The Maker seemed to be made of glass supported by bones that were glowing tungsten filaments. It had a long swanlike neck ending in a nightmare head that had something of a lizard and something of a praying mantis about it. Wings opened out, seemingly batlike at first, then taking on the appearance of a mass of sails. A heavy claw gripped the edge of the underground silo, or was it a hand shaped like the body of a millipede, with hundreds of leglike fingers? A glowing bullwhip tail thrashed the air, sprouted sails, fins, light. Cormac froze. The Maker was about five metres high. How had it gotten through a twenty-centimetre hole? Then he realized: it was not matter, it was energy; it could probably be any size. He had just never seen anything like it before. Was it Dragon's ultimate joke to name itself thus, when the kind that had made it looked like this?

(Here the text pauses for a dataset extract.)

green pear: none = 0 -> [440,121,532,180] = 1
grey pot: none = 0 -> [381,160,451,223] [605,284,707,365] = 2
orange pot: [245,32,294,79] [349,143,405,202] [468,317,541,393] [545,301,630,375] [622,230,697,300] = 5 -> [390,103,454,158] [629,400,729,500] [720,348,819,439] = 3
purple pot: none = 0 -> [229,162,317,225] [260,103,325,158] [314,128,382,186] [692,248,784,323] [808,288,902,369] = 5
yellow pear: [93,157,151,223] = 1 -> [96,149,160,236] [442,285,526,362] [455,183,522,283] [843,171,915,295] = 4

'Bastard!' came Thorn's voice over the static on com. He fired. The proton beam hit the Maker and diffused from the other side. It jerked back and a bolt of white light shot from its jaws, splashed into Thorn and wrapped around him. For a moment he seemed to be struggling against snakes of light, then, as if the force of it had only just caught up, he was flung back. Cento and Aiden fired too. In return, two bolts of a different colour hit them. They both sat down with an undignified thump. Cormac lowered his weapon as the creature rose over him. Then an AGC streaked past its head, and it turned to watch the car as it circled and came back. The top of the car had been ripped away, and the dracomen were visible. One of them was firing a laser carbine. Pins of red light were flickering in the Maker's body; beyond this there was no visible effect. The car streaked past again and kept going. The Maker made a sound like the gusting sigh of a strong wind, watching them go, then turned its attention back to Cormac.